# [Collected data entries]
▬▬▬▬▬▬▬▬▬▬
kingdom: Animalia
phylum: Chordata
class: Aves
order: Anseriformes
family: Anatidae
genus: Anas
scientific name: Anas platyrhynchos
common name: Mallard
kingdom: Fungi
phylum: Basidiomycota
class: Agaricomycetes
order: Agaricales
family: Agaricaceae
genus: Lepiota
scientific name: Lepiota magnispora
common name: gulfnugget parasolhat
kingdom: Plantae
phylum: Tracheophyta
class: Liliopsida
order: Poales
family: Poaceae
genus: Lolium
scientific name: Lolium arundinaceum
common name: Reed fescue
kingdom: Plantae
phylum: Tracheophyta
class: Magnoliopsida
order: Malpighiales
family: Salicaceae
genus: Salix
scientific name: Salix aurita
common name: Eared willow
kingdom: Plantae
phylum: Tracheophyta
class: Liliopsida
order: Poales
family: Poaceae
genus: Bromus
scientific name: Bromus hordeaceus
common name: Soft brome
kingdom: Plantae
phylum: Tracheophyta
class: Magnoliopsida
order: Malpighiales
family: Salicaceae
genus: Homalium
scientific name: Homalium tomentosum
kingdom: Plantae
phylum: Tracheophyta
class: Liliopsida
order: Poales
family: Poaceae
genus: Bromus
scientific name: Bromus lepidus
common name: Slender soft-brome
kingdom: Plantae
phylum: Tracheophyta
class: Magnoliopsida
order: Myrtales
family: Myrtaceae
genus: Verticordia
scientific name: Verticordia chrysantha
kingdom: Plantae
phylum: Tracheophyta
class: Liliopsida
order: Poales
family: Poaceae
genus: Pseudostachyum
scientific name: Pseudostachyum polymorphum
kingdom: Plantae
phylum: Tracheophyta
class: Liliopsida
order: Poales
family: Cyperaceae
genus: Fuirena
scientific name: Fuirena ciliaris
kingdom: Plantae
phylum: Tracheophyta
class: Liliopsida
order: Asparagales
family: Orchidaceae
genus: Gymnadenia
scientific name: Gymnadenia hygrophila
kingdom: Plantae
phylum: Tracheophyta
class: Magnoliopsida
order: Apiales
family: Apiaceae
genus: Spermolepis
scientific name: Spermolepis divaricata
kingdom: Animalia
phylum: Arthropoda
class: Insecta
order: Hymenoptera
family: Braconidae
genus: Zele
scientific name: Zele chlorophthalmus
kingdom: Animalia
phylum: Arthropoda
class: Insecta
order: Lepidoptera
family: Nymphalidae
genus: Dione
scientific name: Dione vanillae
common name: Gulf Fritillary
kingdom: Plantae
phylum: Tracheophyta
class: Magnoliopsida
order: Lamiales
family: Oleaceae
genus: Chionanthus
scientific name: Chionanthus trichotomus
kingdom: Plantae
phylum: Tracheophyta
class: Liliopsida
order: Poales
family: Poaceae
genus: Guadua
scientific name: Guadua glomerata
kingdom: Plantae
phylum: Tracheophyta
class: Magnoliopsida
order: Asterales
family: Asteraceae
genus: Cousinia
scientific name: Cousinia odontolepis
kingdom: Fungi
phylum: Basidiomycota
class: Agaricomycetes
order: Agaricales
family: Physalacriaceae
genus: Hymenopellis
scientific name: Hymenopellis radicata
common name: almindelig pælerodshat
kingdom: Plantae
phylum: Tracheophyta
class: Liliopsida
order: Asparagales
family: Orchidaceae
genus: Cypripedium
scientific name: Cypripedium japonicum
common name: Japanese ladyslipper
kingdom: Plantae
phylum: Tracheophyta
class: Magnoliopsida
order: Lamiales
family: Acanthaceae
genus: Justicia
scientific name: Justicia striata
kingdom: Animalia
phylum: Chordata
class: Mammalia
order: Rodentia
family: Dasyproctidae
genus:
▬▬▬▬▬▬▬▬▬▬
Convert the listing lines from the one containing "family: Cyperaceae" through the final line of the listing, both included, into a numbered list. Leave out any blank lines.

# [SOLVED PROBLEM]
1. family: Cyperaceae
2. genus: Fuirena
3. scientific name: Fuirena ciliaris
4. kingdom: Plantae
5. phylum: Tracheophyta
6. class: Liliopsida
7. order: Asparagales
8. family: Orchidaceae
9. genus: Gymnadenia
10. scientific name: Gymnadenia hygrophila
11. kingdom: Plantae
12. phylum: Tracheophyta
13. class: Magnoliopsida
14. order: Apiales
15. family: Apiaceae
16. genus: Spermolepis
17. scientific name: Spermolepis divaricata
18. kingdom: Animalia
19. phylum: Arthropoda
20. class: Insecta
21. order: Hymenoptera
22. family: Braconidae
23. genus: Zele
24. scientific name: Zele chlorophthalmus
25. kingdom: Animalia
26. phylum: Arthropoda
27. class: Insecta
28. order: Lepidoptera
29. family: Nymphalidae
30. genus: Dione
31. scientific name: Dione vanillae
32. common name: Gulf Fritillary
33. kingdom: Plantae
34. phylum: Tracheophyta
35. class: Magnoliopsida
36. order: Lamiales
37. family: Oleaceae
38. genus: Chionanthus
39. scientific name: Chionanthus trichotomus
40. kingdom: Plantae
41. phylum: Tracheophyta
42. class: Liliopsida
43. order: Poales
44. family: Poaceae
45. genus: Guadua
46. scientific name: Guadua glomerata
47. kingdom: Plantae
48. phylum: Tracheophyta
49. class: Magnoliopsida
50. order: Asterales
51. family: Asteraceae
52. genus: Cousinia
53. scientific name: Cousinia odontolepis
54. kingdom: Fungi
55. phylum: Basidiomycota
56. class: Agaricomycetes
57. order: Agaricales
58. family: Physalacriaceae
59. genus: Hymenopellis
60. scientific name: Hymenopellis radicata
61. common name: almindelig pælerodshat
62. kingdom: Plantae
63. phylum: Tracheophyta
64. class: Liliopsida
65. order: Asparagales
66. family: Orchidaceae
67. genus: Cypripedium
68. scientific name: Cypripedium japonicum
69. common name: Japanese ladyslipper
70. kingdom: Plantae
71. phylum: Tracheophyta
72. class: Magnoliopsida
73. order: Lamiales
74. family: Acanthaceae
75. genus: Justicia
76. scientific name: Justicia striata
77. kingdom: Animalia
78. phylum: Chordata
79. class: Mammalia
80. order: Rodentia
81. family: Dasyproctidae
82. genus:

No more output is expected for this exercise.